If they haven’t already done so, Umbrella Company techies contracting as IT professionals should start expanding their skills sets to incorporate business capabilities such as leadership, understanding business objectives and project management if they wish to secure future opportunities, a new report from Experis suggests.

The study, Tomorrow’s Tech Teams, polled 200 senior IT managers and 1,000 IT professionals, seeking their thoughts on current and future strategy for UK IT departments.

Ninety per cent of the senior managers surveyed believe that, in the context of today’s fast-evolving technology economy, the ability to acquire new tech skills is equal in importance to having existing knowledge. The three skill areas seen as most valuable amongst senior IT leaders emerged as:

  • Understanding business objectives (according to 95 per cent of respondents)
  • Leadership (93 per cent)
  • Project management (92 per cent)

Sixty-two per cent of the IT leaders expect to see more people from non-tech backgrounds coming into IT departments during the next two years. With priorities changing, the need for candidates with wider skills sets is undoubtedly making the existing IT skills shortage yet more complicated.

Experis MD Geoff Smith said that the prevailing theme of the IT skills shortage, which he described as a “crisis,” has to date focused on the need for additional skills in specific tech areas so that businesses can embrace emerging technologies, innovate and continue to be competitive.

However, he added, Experis’s research suggests that the problem is increasing. He went on:

“IT leaders and HR must become more agile and identify candidates and existing team members that possess wider business skills and leadership qualities as well as those able to learn new tech skills. It’s also important for them to assess their way of thinking. Individuals that challenge and question existing systems and processes in order to make improvements, displaying a growth mindset, will drive innovation.”

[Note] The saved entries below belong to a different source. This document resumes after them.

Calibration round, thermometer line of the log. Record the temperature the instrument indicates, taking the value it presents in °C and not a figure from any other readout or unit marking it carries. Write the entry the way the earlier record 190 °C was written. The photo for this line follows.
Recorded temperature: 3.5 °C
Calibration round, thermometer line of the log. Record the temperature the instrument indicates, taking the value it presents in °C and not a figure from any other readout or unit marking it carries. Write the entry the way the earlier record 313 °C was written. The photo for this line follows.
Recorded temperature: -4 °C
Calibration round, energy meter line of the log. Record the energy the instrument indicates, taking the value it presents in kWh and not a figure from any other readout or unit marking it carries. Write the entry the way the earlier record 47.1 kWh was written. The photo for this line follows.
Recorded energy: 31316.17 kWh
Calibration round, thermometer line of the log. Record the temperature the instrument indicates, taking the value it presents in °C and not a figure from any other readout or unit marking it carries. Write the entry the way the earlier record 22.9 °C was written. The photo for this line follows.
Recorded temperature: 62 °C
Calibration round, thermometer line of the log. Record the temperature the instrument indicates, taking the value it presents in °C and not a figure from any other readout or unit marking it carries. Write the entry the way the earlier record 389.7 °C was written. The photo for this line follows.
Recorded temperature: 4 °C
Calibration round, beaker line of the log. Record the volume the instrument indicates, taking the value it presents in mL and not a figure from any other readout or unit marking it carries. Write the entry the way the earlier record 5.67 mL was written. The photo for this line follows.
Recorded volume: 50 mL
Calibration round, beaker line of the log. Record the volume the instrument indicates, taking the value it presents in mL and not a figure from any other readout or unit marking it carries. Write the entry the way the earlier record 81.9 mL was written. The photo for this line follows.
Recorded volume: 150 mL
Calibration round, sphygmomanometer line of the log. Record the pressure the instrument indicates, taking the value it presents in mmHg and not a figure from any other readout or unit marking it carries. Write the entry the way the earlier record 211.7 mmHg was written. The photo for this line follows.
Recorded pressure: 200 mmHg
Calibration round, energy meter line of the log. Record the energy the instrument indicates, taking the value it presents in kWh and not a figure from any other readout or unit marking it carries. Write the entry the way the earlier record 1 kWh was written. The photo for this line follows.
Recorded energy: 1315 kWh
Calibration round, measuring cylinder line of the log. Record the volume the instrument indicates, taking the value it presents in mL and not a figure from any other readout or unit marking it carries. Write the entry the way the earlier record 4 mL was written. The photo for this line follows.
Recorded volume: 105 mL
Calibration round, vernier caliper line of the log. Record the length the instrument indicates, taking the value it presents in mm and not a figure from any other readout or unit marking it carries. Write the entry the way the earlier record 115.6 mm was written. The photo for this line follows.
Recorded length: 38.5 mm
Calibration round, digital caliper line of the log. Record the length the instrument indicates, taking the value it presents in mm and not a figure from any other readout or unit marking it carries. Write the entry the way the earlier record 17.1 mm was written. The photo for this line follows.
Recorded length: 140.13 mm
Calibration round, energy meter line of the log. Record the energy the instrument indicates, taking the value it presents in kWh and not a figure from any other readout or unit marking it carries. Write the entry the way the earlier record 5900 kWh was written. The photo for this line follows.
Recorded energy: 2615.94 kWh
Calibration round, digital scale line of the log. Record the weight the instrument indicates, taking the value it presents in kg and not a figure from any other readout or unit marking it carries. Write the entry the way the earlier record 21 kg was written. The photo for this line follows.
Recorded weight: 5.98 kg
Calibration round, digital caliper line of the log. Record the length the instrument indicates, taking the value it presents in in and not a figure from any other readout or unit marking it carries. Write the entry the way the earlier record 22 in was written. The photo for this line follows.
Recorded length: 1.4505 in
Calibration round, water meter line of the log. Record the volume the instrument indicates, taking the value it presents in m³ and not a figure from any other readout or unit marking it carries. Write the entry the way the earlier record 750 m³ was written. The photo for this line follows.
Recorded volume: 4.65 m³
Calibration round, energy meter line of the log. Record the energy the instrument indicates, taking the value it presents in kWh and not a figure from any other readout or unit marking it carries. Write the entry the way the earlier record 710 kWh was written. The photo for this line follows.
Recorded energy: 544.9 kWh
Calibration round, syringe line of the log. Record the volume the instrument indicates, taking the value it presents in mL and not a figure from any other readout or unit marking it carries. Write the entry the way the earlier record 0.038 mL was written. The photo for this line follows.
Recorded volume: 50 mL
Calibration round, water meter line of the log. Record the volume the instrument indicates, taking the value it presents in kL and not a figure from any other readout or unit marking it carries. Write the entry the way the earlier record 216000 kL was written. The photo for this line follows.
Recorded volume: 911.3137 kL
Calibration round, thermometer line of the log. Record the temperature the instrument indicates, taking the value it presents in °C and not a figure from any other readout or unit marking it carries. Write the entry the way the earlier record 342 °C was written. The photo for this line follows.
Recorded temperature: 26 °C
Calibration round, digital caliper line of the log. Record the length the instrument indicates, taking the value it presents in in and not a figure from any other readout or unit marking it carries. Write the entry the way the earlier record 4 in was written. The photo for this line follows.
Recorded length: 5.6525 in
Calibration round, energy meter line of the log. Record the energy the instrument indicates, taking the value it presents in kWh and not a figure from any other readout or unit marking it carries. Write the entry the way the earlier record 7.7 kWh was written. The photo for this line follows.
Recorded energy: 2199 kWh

The study also found that 97 per cent of IT leaders believe that the most successful future IT teams will be those who support continuous learning, while 94 per cent believe they will need a training strategy that is responsive to emerging trends in technology.

These views contrasted with the present experiences of the IT workers polled, 48 per cent of whom described their training programme as “reactive,” while 15 per cent reported, worryingly, that their organisations offered no training whatsoever.

The result of deficits in training and development opportunities can be seen in the study: 41 per cent of the respondents reported that shortages in the right skills caused reduced business growth, 53 per cent of IT leaders said that skills shortages would increase stress on IT teams, 46 per cent predicted that these shortages would reduce morale and 43 per cent predicted that skills deficits would cause reduced productivity.